Akşener, iktidara geldiklerinde eğitim fakültelerini tercih eden, yüksek puanlı öğrencilere, ayda 2 bin lira burs sağlayacaklarını, üniversitelerde performansa dayalı ödenek tahsisine geçip başarılı olan üniversitelerin kaynaklarını arttıracaklarını, performans kriterlerini ve genel akademik muvaffakiyet kriterlerini sağlayamayan üniversiteleri kuruldukları bölgenin sektörel gereksinimleriyle uyumlu, meslek yüksek okullarına ve teknoloji yerleşkelerine dönüştüreceklerini lisana getirdi.
GÜZEL Parti Genel Lideri Akşener, birinci ve orta öğretimdeki öğrencilerin gelişimlerini vaktinde tespit edecek bir altyapıyı geliştireceklerini ve çocukların karşılaşabileceği okula devam etmeme, yanlış alana yönelme üzere riskleri önleyeceklerini söyledi.

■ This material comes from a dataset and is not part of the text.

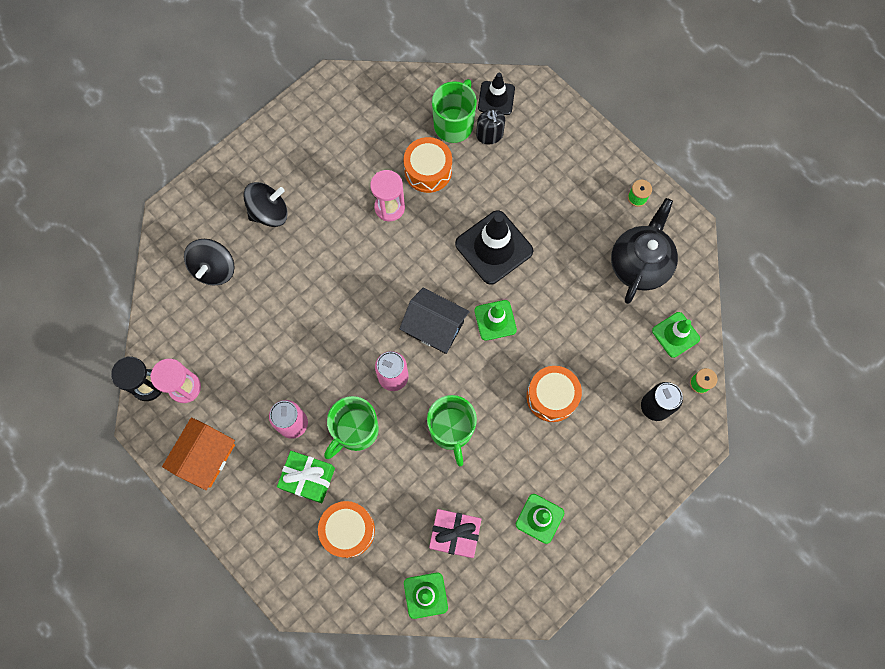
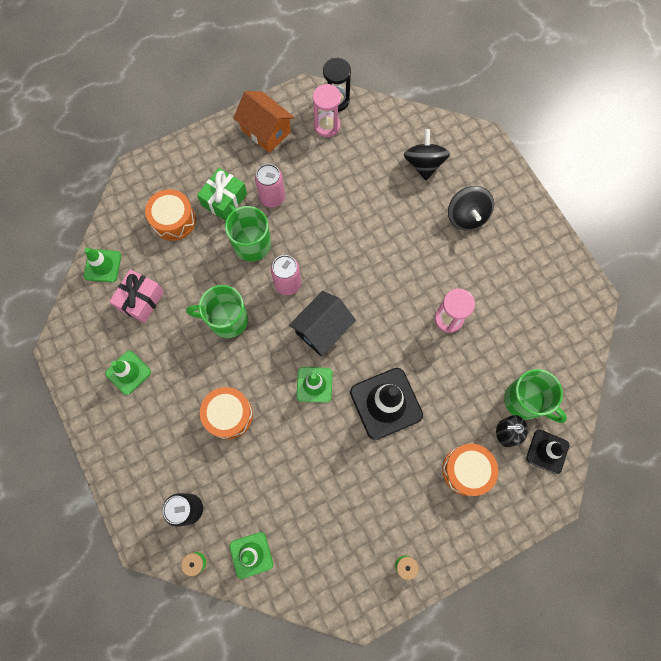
camera: 105 degrees right, 0 degrees up
(214, 269) = (424, 164): black spinning top -> black spinning top turned 60 degrees clockwise
(428, 170) = (479, 363): orange drum -> orange drum (466, 470)
(639, 264) = (332, 542): black teapot -> none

Bu problemlerin tahlili için kaynak bulmakta zorluk çekmeyeceklerini söz eden Akşener, “İlköğretimdeki 5 bin okulu özel okullar düzeyine çıkarmanın maliyeti, yıkıp yine inşa etsek bile en fazla 15 milyar dolar tutuyor. Yani Suriyeli sığınmacılara harcadığımız paranın üçte biri. Özel okullar düzeyinde eğitim verebilmek için en az 100 bin öğretmene daha gereksinimimiz var. Bunun yıllık maliyeti yalnızca 10 milyar lira. Yani köprüler, otoyollar, havalimanları için müteahhitlere verilen garantilerin 10’da biri kadar. En büyük kaynak, bu iktidarın yaptığı yanlışları yapmamaktır. Türkiye’nin kaynakları 83 milyona kaliteli eğitim vermeye de kâfi, dünyanın en ileri bilim merkezleri kurmaya da kâfi.” diye konuştu.
Öte yandan GÜZEL Parti’nin 2. Olağan Kurultayı’nda Genel Yönetim Şurası (GİK) üyeliği seçimi için delegelere “oy verilmeyecekler” listesi gönderildiği savlarıyla başlayan tartışmalardan ötürü muhalif oldukları söylenen bir küme milletvekili küme toplantısına katılmadı.